Sam Altman, CEO of OpenAI, during a session at the World Economic Forum in Davos, Switzerland, on January 18, 2024.
Stefan Wermuth | Bloomberg | Getty Images
Eight US newspaper publishers filed suit against Microsoft and OpenAI in a New York federal court on Tuesday, alleging that the tech companies are reusing their articles without permission in AI-powered products and falsely attributing inaccurate information to them.
The group of eight newspaper publishers is taking issue with ChatGPT and Microsoft’s Copilot assistant — available on the Windows operating system, the Bing search engine and other products the software maker makes. ChatGPT and Copilot have “hunted down millions of copyrighted articles from publishers without permission and without payment,” according to the complaintwhich had been filed in the US District Court for the Southern District of New York.
The newspaper publishers in the lawsuit are the New York Daily News, the Chicago Tribune, the Orlando Sentinel, the Sun Sentinel in Florida, the Mercury News in California, the Denver Post, The Orange County Register in California and the Pioneer Press in Minnesota.
The newspaper publishers said in the lawsuit that OpenAI has relied on datasets containing text from their newspapers to train the GPT-2 and GPT-3 large language models, which can spit out text in response to a few words of human input .
“The current GPT-4 LLM will produce near-verbatim copies of significant portions of publishers’ works when requested to do so,” the complaint said, pointing to several examples of ChatGPT and Copilot allegedly doing so.
Publishers said Microsoft copies information from their newspapers for the Bing search index, which helps inform responses on Copilot. However, this result does not always provide links to newspaper websites, where they can see ads alongside articles or pay for subscriptions.
Representatives for Microsoft and OpenAI did not immediately respond to requests for comment from CNBC.
The legal challenge comes four months after the New York Times sued OpenAI for copyright infringement on its ChatGPT chatbot that the startup released in late 2022. OpenAI told January blog post that the case is baseless, adding that he wants to support “a healthy news ecosystem.” That same month, Sam Altman, CEO of OpenAI, said the startup wanted to pay The New York Times and was surprised to learn of the lawsuit.
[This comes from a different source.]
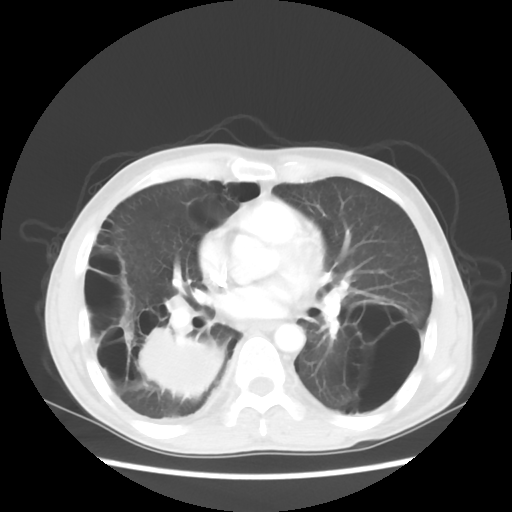
Chest CT, one axial slice; position 26 of 56 along the scan axis; 140 kVp; lung window (W 1500 / L -600 HU); 512 × 512 image matrix, field of view 351 × 351 mm. Patient: male, 41 years. From the clinical record (not read from this slice): clinical TNM (as recorded): T4 N0 M1a; histopathological grade: G3.
Outlined on this slice (rectangle marked by the reading radiologist):
- lung tumour (recorded histology: large cell carcinoma): box from (x=125, y=307) to (x=234, y=412) px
In recent months, OpenAI has signed deals with a handful of media companies, including Axel Springer and Financial Timesenabling the Microsoft-backed startup to draw on publishers’ content to improve its AI models.
Googlewhich has its own general-purpose chatbot to answer user queries, he said in February with which he had reached an agreement Reddit which includes the right to train AI models on the content of the platform.
The New York Times case also raised the issue of OpenAI models retrieving information from their articles. In its blog post, OpenAI called such behavior “a rare failure of the learning process in which we are constantly making progress.”
Correction: This article has been updated to reflect the correct filing date of the lawsuit against Microsoft and OpenAI.